Here Is what I have so far:
Power=50 watts
Voltage = 114 volts
final current = .198 amperes

P=V^2/R ; 50watts = 114 volts squared/ Resistance of bulb
so Resistance of bulb = 114V^2 / 50watts = 259.92 ohms
then P=I^2R; using the given final curent, 50 watts = .198amperes^2 (final resistance) so final resistance = 1275.38006 ohms
Then subtract the original bulb resistance to get 1015.46006 ohms so to make it three significant figures i used 1.02e3 ohms
It was worng, can anyone help me by showing me where I am going wrong here?

 

[xanthym]

A bulb rated at 50 watts is connected to a 114-volt source. A lamp dimmer switch puts a resistance in series with the bulb. What additional resistance must be added to reduce the current to 0.198 amps? answer in Ohms with three significant figures

Here Is what I have so far:
Power=50 watts
Voltage = 114 volts
final current = .198 amperes

P=V^2/R ; 50watts = 114 volts squared/ Resistance of bulb
so Resistance of bulb = 114V^2 / 50watts = 259.92 ohms
then P=I^2R; using the given final curent, 50 watts = .198amperes^2 (final resistance) so final resistance = 1275.38006 ohms
Then subtract the original bulb resistance to get 1015.46006 ohms so to make it three significant figures i used 1.02e3 ohms
It was worng, can anyone help me by showing me where I am going wrong here?

Neither the total circuit nor the bulb will dissipate 50 watts when the lamp dimmer resistor is added. That's the entire purpose of adding this resistor -- to reduce power consumed.

You correctly determined bulb resistance (259.92 ohms). The additional series resistance is selected to reduce circuit current to 0.198 amps, so that:
{Total Resistance Required} = {Voltage}/{Required Current} = (114)/(0.198) = (575.758 ohms)
{Additional Resistance Required} = {Total Resistance Required} - {Bulb Resistance} =
= (575.758) - (259.92)

{Additional Resistance Required} = (315.84 ohms)

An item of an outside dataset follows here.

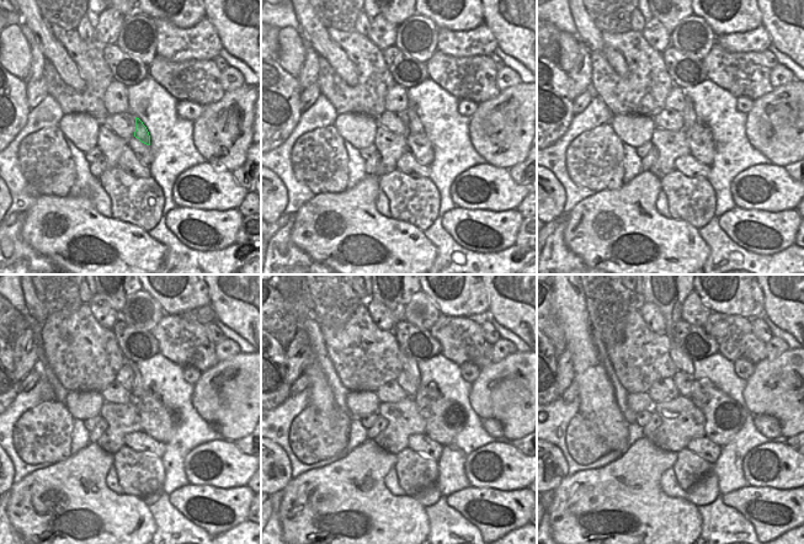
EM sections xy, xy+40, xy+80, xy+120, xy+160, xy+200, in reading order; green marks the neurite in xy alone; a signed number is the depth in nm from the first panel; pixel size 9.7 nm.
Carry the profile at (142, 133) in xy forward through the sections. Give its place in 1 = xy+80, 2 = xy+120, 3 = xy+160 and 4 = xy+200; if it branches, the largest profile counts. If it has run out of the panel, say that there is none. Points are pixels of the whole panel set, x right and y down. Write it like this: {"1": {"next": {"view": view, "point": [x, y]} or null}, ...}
{"1": {"next": {"view": "xy+80", "point": [690, 118]}}, "2": {"next": {"view": "xy+120", "point": [137, 385]}}, "3": {"next": {"view": "xy+160", "point": [410, 366]}}, "4": {"next": {"view": "xy+200", "point": [669, 299]}}}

Incidentally, with current reduced to (0.198 amps) thru the bulb's resistance of (259.92 ohms), the bulb's power dissipation is reduced to {(259.92)(0.198)^2}=(10.19 watts) from the original 50 watts.

Note: Above calculations require that the bulb's resistance remain constant at all current levels (and hence at all bulb filament temperatures).


~~

 

[thepatientmental]

Your approach is correct, but you made a mistake in your calculations. In the first step, you correctly calculated the resistance of the bulb to be 259.92 ohms. However, in the second step, you used the incorrect value for the current. The current should be 0.198 amps, not 50 watts. So the correct calculation would be 50 watts = (0.198 amps)^2 * final resistance, which gives a final resistance of 127.53 ohms. Subtracting the resistance of the bulb (259.92 ohms) gives a required additional resistance of 132.39 ohms. To round to three significant figures, the answer would be 132 ohms. So the final answer is that an additional resistance of 132 ohms must be added to reduce the current to 0.198 amps.